WASHINGTON (Reuters) - The U.S. House of Representatives approved a sweeping Democratic police reform bill on Thursday, sending the measure to the Senate despite opposition from President Donald Trump and his Republican allies in Congress.
The Democratic-controlled House voted 236-181 roughly along party lines to adopt the legislation, one month to the day after George Floyd’s death in Minneapolis police custody sparked weeks of worldwide protests over police brutality, especially against African-Americans.
An initial tally showed three Republicans breaking ranks to join Democrats in voting for the bill.
But the bill, which mandates changes in law and policy to rein in police misconduct, is unlikely to be taken up in the Republican-led Senate, where Democrats blocked a Republican reform bill on Wednesday. It also faces a formal White House veto threat.
Democrats and Republicans are deadlocked over how to address racial inequities in policing, despite strong public sentiment for effective reform after Floyd died in Minneapolis as a white policeman knelt on his neck for nearly nine minutes.
“People say, ‘Well, why can’t you compromise with the other side?’ Well, they don’t ban chokeholds. We ban chokeholds. So are we supposed to come up with a number of chokeholds we are going to agree with? No,” House Speaker Nancy Pelosi said ahead of the vote.
Aiming to seize the mantle of public opinion surrounding Floyd, Democrats named their legislation “The George Floyd Justice in Policing Act” and predict that public pressure will erode Republican resistance.
“I don’t think the street will accept no action,” Pelosi told the Washington Post.
Republicans and Democrats are also at odds over a Democratic provision to allow victims of misconduct to sue for damages in civil court.
There was a ray of bipartisanship in the Senate, when the chamber unexpectedly passed a measure to establish a commission to study the status of Black men and boys in America, a provision of the Republican bill by Senator Tim Scott.

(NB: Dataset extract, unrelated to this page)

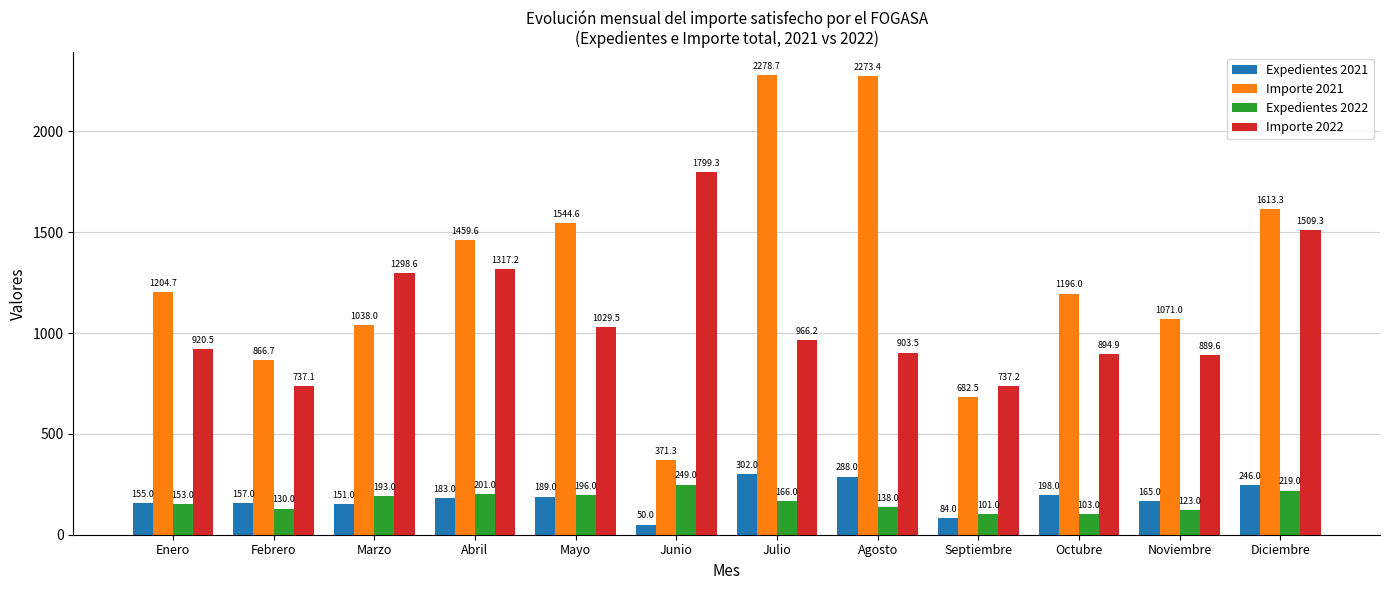

What is the difference between the Expedientes 2021 values at Agosto and Abril?

105.0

Floyd was among a growing number of unarmed African-Americans to die in police custody.
Seven unarmed Black people have been shot and killed by police so far in 2020, compared with 14 in 2019, according to a database maintained by the Post. Those killings do not include people who died by other means, as Floyd did. And experts say there is a pervasive lack of data.
Representative Karen Bass, chairwoman of the Congressional Black Caucus, which represents over 50 Black lawmakers, said the Democrats’ bill would help prevent killings by ushering in bold, transformative changes nearly half a century after Black legislators began pushing for police reforms in the early 1970s.
But Scott, the Senate’s only Black Republican and author of the chamber’s failed police reform bill, accused Democrats of rejecting Republican input on the House bill to deny Trump and his Republican allies a victory on an issue vital to Black America ahead of the November election.
“This is pure race politics at its worst,” Scott said on Fox News, warning that congressional inaction will leave Black Americans vulnerable to further police violence. “There will be blood on the Democrats’ hands,” he said.
Scott later told reporters that momentum toward compromise was “dissipating as we speak.”
Democrats denounce Scott’s bill as too ineffective to protect Black Americans because of its reliance on financial incentives and data collection.
The Democratic and Republican bills address similar topics: chokeholds, no-knock warrants, police body cameras, use of deadly force, and training to de-escalate confrontations with suspects and to encourage officer intervention against illegal conduct as it occurs.
Republicans oppose the Democratic bill because of mandates they say could undermine law enforcement.